LISTED ENTRIES: Begin

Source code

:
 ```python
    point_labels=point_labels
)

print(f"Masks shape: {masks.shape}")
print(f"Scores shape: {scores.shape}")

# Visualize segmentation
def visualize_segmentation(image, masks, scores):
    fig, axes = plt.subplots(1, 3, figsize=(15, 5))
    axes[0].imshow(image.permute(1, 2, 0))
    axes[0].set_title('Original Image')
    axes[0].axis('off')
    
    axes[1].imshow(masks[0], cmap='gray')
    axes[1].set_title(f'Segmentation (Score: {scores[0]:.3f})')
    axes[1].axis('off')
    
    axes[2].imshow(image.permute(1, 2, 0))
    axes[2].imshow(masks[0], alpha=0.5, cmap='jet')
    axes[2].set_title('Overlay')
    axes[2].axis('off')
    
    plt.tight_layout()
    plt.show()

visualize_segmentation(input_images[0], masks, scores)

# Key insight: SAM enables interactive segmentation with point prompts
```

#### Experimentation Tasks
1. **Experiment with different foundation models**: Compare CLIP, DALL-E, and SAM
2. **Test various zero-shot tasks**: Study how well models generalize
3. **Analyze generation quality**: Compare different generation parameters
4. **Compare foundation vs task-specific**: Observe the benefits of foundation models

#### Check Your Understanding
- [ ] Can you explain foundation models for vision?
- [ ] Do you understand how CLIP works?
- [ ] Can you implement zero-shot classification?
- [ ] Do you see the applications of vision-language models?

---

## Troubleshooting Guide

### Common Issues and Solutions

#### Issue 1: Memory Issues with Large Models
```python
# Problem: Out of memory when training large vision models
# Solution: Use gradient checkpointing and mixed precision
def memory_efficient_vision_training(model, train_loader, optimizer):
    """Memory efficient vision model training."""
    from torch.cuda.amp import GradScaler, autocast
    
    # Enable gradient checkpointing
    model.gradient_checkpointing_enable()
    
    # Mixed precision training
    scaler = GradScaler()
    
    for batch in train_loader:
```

LISTED ENTRIES: End

* **TRY IT**
From the entries above, list each line with "permute" in it.

* **RESULT BELOW**
    axes[0].imshow(image.permute(1, 2, 0))
    axes[2].imshow(image.permute(1, 2, 0))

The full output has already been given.